Wichtigster Treiber der Entwicklung ist China. Im vergangenen Jahr gingen fast zwei Drittel der weltweit verkauften E-Autos in China auf die Straße. Die IEA führt dies zu einem großen Teil auf das große Angebot an günstigen Fahrzeugen zurück. Fast jeder zweite Neuwagen in der Volksrepublik war demnach 2024 ein E-Auto oder Plugin-Hybrid. Bis 2030 könnte der Anteil auf 80 Prozent steigen.

In Europa stagnierte der E-Auto-Anteil, da in wichtigen Ländern wie Deutschland die staatlichen Kaufanreize zurückgefahren oder eingestellt wurden und es zugleich an erschwinglichen Modellen auf dem Markt fehlte. Angesichts der daraus entstehenden Schwierigkeiten für die Autobauer sollen nun die Vorgaben für die CO2-Flottengrenzwerte gelockert werden. Wie sich dies auf den Absatz von E-Autos auswirkt, "bleibt abzuwarten", erklärte die IEA.

In den USA verlangsamte sich das Wachstum. E-Autos kamen dort im vergangenen Jahr auf einen Marktanteil von zehn Prozent.
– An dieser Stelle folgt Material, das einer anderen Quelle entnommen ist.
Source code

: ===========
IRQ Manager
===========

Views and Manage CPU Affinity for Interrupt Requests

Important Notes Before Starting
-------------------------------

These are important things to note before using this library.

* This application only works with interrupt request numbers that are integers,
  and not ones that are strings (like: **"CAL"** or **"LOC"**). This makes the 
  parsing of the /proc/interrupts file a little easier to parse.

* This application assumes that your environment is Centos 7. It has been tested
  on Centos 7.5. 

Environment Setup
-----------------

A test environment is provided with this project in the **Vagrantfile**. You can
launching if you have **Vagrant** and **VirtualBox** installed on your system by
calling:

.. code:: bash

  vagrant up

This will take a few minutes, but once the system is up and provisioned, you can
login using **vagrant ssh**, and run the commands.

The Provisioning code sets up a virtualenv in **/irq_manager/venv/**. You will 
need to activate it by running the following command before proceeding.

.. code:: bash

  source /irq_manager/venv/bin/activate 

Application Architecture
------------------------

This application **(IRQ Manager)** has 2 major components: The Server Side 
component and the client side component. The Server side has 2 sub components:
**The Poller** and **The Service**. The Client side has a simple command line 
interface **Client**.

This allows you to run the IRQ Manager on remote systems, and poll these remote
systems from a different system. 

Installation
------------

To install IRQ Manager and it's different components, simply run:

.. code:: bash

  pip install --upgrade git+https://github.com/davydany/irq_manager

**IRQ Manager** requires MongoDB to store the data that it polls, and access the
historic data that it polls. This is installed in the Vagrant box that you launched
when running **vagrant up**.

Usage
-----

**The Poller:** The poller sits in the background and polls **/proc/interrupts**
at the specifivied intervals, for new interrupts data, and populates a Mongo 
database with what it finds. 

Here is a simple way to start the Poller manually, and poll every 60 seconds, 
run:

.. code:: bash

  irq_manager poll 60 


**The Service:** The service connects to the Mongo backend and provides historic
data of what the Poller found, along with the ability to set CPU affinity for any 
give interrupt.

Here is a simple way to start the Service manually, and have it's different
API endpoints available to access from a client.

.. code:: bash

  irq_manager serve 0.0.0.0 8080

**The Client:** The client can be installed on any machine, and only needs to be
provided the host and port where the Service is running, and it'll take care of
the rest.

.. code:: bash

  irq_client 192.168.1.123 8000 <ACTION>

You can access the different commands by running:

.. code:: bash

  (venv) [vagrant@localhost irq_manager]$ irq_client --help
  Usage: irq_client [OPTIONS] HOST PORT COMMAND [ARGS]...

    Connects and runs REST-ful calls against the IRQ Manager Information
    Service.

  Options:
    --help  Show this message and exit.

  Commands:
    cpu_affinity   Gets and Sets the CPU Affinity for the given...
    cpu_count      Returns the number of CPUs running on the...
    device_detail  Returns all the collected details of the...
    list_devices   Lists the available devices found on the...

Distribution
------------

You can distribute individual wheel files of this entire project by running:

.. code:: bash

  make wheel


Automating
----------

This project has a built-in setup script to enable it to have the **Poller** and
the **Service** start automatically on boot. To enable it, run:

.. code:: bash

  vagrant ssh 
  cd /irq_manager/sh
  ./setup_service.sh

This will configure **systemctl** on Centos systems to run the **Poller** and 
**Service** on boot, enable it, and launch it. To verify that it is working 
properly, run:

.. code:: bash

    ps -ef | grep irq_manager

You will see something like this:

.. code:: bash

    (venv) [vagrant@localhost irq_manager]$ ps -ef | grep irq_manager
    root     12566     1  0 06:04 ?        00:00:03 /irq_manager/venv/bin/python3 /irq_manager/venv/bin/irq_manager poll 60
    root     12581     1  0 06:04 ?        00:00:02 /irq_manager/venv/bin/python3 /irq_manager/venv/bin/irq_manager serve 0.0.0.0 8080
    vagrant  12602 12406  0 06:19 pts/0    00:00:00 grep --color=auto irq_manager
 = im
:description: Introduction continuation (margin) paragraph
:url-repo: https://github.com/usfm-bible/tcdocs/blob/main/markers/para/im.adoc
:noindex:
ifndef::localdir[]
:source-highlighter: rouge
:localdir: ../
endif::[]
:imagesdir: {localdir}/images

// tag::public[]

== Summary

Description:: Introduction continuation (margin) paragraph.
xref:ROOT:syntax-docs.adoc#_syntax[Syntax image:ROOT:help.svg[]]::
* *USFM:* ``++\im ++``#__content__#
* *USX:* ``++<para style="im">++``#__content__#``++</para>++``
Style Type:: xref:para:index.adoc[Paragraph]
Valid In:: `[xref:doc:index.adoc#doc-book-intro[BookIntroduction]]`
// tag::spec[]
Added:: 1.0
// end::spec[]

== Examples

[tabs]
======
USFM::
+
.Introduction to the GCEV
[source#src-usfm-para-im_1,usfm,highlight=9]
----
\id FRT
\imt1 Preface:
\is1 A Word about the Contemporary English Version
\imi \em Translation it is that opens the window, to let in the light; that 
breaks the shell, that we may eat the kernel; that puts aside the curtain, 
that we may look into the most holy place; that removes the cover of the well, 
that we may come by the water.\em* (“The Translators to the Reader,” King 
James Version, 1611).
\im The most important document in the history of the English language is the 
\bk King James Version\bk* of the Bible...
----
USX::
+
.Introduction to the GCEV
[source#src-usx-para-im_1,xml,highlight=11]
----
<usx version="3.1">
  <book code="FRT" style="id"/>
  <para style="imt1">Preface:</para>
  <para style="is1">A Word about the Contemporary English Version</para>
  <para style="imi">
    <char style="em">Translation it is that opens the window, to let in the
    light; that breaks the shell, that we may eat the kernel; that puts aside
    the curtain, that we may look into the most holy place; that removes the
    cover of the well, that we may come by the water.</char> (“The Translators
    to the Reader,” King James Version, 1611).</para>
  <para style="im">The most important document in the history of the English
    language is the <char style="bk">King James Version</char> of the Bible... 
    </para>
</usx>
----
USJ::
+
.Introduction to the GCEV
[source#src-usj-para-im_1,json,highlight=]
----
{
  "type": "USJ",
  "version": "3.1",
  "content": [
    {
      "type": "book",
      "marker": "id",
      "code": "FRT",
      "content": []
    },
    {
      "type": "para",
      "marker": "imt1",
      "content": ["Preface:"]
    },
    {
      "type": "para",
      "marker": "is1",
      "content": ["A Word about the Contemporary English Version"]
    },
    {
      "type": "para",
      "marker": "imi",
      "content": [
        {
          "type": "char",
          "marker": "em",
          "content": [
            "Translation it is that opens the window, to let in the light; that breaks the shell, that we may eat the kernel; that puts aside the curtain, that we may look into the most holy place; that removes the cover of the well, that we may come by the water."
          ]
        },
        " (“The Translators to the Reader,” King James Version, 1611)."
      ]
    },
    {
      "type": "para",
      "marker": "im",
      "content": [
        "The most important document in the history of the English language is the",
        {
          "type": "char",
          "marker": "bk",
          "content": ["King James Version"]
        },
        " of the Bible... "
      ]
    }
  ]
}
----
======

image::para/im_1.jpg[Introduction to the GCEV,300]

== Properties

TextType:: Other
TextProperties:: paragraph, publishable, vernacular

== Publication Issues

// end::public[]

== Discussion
Die Prognose der IEA für 2030 wurde mit Trumps Amtsantritt auf 20 Prozent Marktanteil halbiert.

Der E-Auto-Absatz in den aufstrebenden Volkswirtschaften Asiens, Lateinamerikas und Afrikas stieg im vergangenen Jahr um 60 Prozent, "wegen politischer Anreize und der zunehmenden Präsenz relativ erschwinglicher Elektroautos chinesischer Autohersteller".